Source extract START

File Transfer Protocols

A File Transfer Cancellation Protocol That Stops Both Sides

Define terminal state, versions, acknowledgement, and tombstones for local, remote, offline, and timeout cancellation so peers stop promptly and tasks never revive.

A capability stays maintainable only when the team can explain every state, retry, and piece of residual data—not merely show one successful run. Cancel is a distributed terminal state, not a hidden progress row. Because peers disconnect and messages duplicate or arrive late, cancellation is idempotent, versioned, and durable until acknowledged.

File transfer must reconcile sender offsets, durable receiver writes, chunk integrity, and terminal state on both peers. A full progress bar may show queued bytes, not a complete usable file.

Questions the design must answer

Write the following choices as reviewable rules instead of scattering them across callbacks and UI conditions. Explicit rules make scaling, compatibility, and diagnosis less dependent on guesswork.

  • Persist the cancelled terminal state first, then stop reads, sends, hashing, retries, and emit control.
  • Apply cancel idempotently by task ID and version, following an explicit policy for partial data.

Source extract END

> Exercises:
1 > According to the cancellation protocol text, what may a full progress bar show?
2 > Decide whether each statement agrees with the cancellation protocol text, answering yes or no and quoting the words that settle it: (a) Cancel is treated as a hidden progress row. (b) The cancelled terminal state is persisted before reads and sends are stopped. (c) Cancel is applied idempotently by task ID and version.
3 > Reproduce word for word the passage of the cancellation protocol text starting with "Write the following" and going on through "for partial data.".
The listing below is separate material, apart from the cancellation protocol text.

Data extract START

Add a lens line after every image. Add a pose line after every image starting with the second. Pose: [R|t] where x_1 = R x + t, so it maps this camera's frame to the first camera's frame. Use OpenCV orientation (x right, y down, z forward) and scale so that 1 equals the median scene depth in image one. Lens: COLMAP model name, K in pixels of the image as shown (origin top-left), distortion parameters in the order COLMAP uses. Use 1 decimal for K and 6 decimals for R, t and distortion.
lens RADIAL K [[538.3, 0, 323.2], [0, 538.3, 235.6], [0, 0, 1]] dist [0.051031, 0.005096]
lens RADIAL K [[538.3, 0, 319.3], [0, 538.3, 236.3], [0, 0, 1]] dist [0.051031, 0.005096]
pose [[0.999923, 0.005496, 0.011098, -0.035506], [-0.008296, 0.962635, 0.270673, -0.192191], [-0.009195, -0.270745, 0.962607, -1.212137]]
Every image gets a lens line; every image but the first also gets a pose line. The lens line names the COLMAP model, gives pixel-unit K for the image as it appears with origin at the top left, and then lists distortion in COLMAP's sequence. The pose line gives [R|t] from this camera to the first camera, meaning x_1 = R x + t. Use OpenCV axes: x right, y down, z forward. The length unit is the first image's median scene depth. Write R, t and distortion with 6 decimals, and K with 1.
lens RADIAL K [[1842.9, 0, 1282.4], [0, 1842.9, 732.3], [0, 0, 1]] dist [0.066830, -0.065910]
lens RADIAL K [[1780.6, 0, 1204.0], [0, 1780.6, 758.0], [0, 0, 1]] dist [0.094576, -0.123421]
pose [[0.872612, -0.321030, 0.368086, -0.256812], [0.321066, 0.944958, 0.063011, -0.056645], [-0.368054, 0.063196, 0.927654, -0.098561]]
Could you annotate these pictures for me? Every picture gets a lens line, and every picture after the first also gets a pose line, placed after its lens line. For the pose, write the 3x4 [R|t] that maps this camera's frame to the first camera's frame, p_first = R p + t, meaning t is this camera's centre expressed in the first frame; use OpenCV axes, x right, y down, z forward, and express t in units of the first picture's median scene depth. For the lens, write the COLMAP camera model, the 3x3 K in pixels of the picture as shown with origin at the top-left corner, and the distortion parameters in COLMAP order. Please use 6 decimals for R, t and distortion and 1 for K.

Data extract END

> Responses in order:
1 > Queued bytes, not a complete usable file.

2 >
(a) No: "Cancel is a distributed terminal state, not a hidden progress row."
(b) Yes: "Persist the cancelled terminal state first, then stop reads, sends, hashing, retries, and emit control."
(c) Yes: "Apply cancel idempotently by task ID and version"

3 >
Write the following choices as reviewable rules instead of scattering them across callbacks and UI conditions. Explicit rules make scaling, compatibility, and diagnosis less dependent on guesswork.

  • Persist the cancelled terminal state first, then stop reads, sends, hashing, retries, and emit control.
  • Apply cancel idempotently by task ID and version, following an explicit policy for partial data.